La santé n’est pas un jeu de rôle
Cette affaire résonne dans un contexte plus large. Ces derniers mois, plusieurs dossiers très médiatisés ont rappelé les dérives possibles lorsque des influenceurs se présentent comme des professionnels de santé sans en avoir le titre ni la compétence. Des personnes se revendiquant « docteur » sur les réseaux sociaux ont ainsi été condamnées pour avoir pratiqué des injections esthétiques illégales, illustrant les conséquences pénales d’une confusion entretenue entre image, notoriété et expertise médicale.
La leçon est claire : on ne “joue” pas au dermatologue, on ne “joue” pas au médecin, et on ne joue pas davantage à la pharmacienne.
La santé ne relève ni du divertissement ni de la mise en scène. Les blouses, les comptoirs et les badges professionnels ne sont pas des accessoires de communication, mais les symboles visibles d’une responsabilité sanitaire réelle.

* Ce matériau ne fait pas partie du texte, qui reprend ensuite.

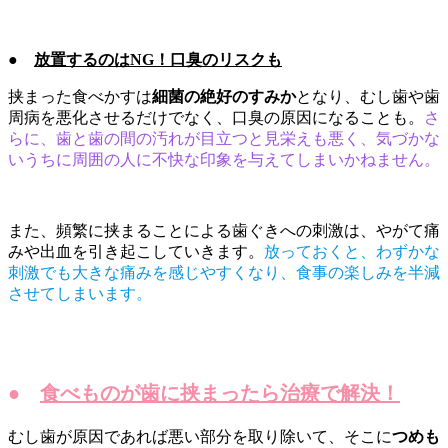
●
放置するのはNG！口臭のリスクも
挟まった食べかすは
細菌の絶好のすみか
となり、むし歯や歯
周病を悪化させるだけでなく、口臭の原因になることも。
さ
らに、歯と歯の間の汚れが目立つと見栄えも悪く、気づかな
いうちに周囲の人に不快な印象を与えてしまいかねません。
また、頻繁に挟まることによる歯ぐきへの刺激は、やがて痛
みや出血を引き起こしていきます。
放っておくと、わずかな
刺激でも大きな痛みを感じやすくなり、食事の楽しみを半減
させてしまいます。
●
食べものが歯に挟まったら治療で解決！
むし歯が原因であれば悪い部分を取り除いて、そこに
つめも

Les détourner, même sous couvert d’événementiel, participe à banaliser des fonctions fondées sur la compétence, la réglementation et la confiance du public.

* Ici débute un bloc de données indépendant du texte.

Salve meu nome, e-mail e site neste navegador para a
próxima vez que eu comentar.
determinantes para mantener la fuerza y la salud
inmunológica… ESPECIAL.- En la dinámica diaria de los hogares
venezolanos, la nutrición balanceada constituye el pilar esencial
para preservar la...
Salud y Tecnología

“Attirer les jeunes” : un argument qui atteint ses limites
Certains titulaires ayant accueilli l’événement expliquent avoir voulu toucher une population plus jeune, souvent éloignée de l’officine, et proposer une expérience différente autour de produits accessibles. L’argument de l’attractivité, dans un contexte économique contraint, est régulièrement avancé.

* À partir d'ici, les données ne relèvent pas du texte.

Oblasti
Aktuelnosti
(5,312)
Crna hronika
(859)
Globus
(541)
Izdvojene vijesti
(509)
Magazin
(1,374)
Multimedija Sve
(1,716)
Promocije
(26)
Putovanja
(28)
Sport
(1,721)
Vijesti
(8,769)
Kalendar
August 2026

Mais pour de nombreux confrères, il ne résiste pas aux images diffusées. Attirer de nouveaux publics ne peut justifier une mise en scène qui fragilise l’identification du pharmacien comme professionnel de santé, au moment même où la profession revendique davantage de reconnaissance clinique et un rôle accru dans la prévention et le suivi des patients.
Signalement, plainte, procédure : remettre les mots à leur place
Les échanges sur les réseaux évoquent parfois des « plaintes ». En pratique, les démarches engagées relèvent à ce stade de signalements, c’est-à-dire d’alertes adressées à l’Ordre afin qu’il apprécie la conformité des faits au cadre déontologique.
Un signalement ne préjuge ni de l’ouverture automatique d’une procédure disciplinaire, ni d’une sanction. Il traduit en revanche un malaise suffisamment profond pour justifier une saisine institutionnelle.
Un signal fort pour l’ensemble du réseau officinal
L’épisode du « Pharma Tour » agit comme un signal fort pour la profession. Il rappelle que la modernisation de la communication officinale ne peut se faire au détriment des fondamentaux déontologiques.
L’officine n’est ni un concept-store, ni une scène événementielle neutre. Elle reste un lieu de soins, où la frontière entre commerce et santé ne peut être brouillée sans conséquence.
Le débat, désormais sorti de la sphère des réseaux sociaux, appelle sans doute des clarifications ordinales. Il invite surtout chaque titulaire à s’interroger : jusqu’où innover, et à quel moment dire stop.